[Data items]
* * *

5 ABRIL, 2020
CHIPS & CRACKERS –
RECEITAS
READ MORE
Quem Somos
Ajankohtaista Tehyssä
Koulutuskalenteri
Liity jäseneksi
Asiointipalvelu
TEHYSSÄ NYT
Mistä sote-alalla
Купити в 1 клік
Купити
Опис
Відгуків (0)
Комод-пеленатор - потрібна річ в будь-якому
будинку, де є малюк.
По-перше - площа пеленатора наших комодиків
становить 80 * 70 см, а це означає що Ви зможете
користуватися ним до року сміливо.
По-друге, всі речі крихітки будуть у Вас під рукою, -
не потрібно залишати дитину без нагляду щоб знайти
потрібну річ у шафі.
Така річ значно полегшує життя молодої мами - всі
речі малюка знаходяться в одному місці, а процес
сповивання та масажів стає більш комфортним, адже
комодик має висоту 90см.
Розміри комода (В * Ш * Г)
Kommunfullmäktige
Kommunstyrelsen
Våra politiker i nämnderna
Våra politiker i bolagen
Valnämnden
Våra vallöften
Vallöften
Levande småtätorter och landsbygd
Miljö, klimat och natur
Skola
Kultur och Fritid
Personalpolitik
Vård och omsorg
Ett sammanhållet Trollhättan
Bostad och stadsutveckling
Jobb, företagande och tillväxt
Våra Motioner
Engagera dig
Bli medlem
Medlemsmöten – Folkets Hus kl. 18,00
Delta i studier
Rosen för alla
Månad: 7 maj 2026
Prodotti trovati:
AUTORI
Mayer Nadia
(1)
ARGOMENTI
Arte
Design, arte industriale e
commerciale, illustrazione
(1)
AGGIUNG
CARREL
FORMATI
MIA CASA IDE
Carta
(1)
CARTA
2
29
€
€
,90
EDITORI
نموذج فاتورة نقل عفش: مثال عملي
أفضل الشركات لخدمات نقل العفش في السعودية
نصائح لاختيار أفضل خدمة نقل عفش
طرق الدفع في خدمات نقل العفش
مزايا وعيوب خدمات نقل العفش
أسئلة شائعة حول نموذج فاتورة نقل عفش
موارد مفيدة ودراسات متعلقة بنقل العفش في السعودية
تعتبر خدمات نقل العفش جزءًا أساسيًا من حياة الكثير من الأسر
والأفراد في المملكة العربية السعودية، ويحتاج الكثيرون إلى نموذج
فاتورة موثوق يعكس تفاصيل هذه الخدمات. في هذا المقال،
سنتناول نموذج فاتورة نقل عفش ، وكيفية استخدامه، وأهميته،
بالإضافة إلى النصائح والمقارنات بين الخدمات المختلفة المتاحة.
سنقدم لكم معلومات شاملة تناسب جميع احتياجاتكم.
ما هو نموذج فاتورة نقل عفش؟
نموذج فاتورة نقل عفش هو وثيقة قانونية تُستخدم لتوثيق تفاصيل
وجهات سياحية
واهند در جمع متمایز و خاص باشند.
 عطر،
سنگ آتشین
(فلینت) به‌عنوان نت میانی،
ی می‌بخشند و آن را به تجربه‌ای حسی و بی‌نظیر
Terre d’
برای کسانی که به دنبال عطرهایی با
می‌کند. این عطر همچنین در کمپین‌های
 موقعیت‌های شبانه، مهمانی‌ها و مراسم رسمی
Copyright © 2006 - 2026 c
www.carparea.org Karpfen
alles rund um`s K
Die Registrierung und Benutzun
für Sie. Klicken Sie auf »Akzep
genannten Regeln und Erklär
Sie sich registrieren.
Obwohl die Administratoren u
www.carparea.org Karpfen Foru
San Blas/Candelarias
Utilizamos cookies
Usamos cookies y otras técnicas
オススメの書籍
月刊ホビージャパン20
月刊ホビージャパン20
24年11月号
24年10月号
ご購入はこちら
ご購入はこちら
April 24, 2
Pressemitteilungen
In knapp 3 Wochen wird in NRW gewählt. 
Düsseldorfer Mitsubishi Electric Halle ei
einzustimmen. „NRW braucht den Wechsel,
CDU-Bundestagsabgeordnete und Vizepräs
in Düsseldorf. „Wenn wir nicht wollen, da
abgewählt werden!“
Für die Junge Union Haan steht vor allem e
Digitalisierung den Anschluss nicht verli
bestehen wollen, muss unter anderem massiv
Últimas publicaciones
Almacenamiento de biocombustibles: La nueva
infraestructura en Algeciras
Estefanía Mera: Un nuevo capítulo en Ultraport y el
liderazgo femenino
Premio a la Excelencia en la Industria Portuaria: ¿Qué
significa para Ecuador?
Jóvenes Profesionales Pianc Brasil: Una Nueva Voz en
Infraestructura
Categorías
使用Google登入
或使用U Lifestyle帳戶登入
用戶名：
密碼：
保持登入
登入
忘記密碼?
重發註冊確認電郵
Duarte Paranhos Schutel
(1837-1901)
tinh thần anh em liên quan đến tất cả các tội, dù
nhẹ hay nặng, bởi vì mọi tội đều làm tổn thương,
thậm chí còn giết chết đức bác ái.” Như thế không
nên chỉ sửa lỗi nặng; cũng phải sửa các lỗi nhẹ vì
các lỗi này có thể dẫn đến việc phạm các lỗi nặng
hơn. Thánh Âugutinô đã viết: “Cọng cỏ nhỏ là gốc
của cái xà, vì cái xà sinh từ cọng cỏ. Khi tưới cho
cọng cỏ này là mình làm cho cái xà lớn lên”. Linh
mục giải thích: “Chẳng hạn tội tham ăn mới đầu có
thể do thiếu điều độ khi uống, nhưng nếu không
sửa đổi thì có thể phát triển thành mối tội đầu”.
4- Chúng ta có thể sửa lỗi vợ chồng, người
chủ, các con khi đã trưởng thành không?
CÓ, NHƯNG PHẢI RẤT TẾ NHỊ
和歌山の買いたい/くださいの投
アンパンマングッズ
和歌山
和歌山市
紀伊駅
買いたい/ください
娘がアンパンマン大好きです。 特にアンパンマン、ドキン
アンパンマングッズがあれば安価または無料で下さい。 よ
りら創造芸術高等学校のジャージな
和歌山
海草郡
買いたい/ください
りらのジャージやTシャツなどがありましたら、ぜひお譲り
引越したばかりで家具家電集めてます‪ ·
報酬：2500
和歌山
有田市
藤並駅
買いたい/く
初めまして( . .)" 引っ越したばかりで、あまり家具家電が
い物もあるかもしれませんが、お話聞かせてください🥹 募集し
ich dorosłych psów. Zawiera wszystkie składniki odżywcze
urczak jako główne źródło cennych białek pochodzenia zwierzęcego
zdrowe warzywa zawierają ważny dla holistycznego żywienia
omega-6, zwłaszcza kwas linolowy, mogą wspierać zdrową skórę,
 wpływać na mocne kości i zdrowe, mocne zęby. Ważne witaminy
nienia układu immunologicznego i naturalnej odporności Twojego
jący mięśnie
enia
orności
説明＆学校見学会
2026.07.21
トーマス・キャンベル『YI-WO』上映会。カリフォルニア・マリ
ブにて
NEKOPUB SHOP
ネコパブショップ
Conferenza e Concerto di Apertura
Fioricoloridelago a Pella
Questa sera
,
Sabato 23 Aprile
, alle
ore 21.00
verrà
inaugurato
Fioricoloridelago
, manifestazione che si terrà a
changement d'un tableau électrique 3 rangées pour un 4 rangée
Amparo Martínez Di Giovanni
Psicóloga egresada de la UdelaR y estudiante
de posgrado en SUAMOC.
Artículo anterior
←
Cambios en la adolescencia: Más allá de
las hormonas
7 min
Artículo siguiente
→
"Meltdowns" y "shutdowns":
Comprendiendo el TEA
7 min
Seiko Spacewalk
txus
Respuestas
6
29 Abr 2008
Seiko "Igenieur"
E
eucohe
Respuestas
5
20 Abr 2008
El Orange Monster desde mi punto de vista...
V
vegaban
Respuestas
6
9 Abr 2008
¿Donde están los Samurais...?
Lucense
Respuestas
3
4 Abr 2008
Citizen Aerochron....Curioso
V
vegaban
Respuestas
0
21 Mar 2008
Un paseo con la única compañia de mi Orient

* * *

▶ **Requirement**
Scan the records above for the word "Fioricoloridelago". Copy each line that has it.

▶ **Completed exercise**
Fioricoloridelago a Pella
Fioricoloridelago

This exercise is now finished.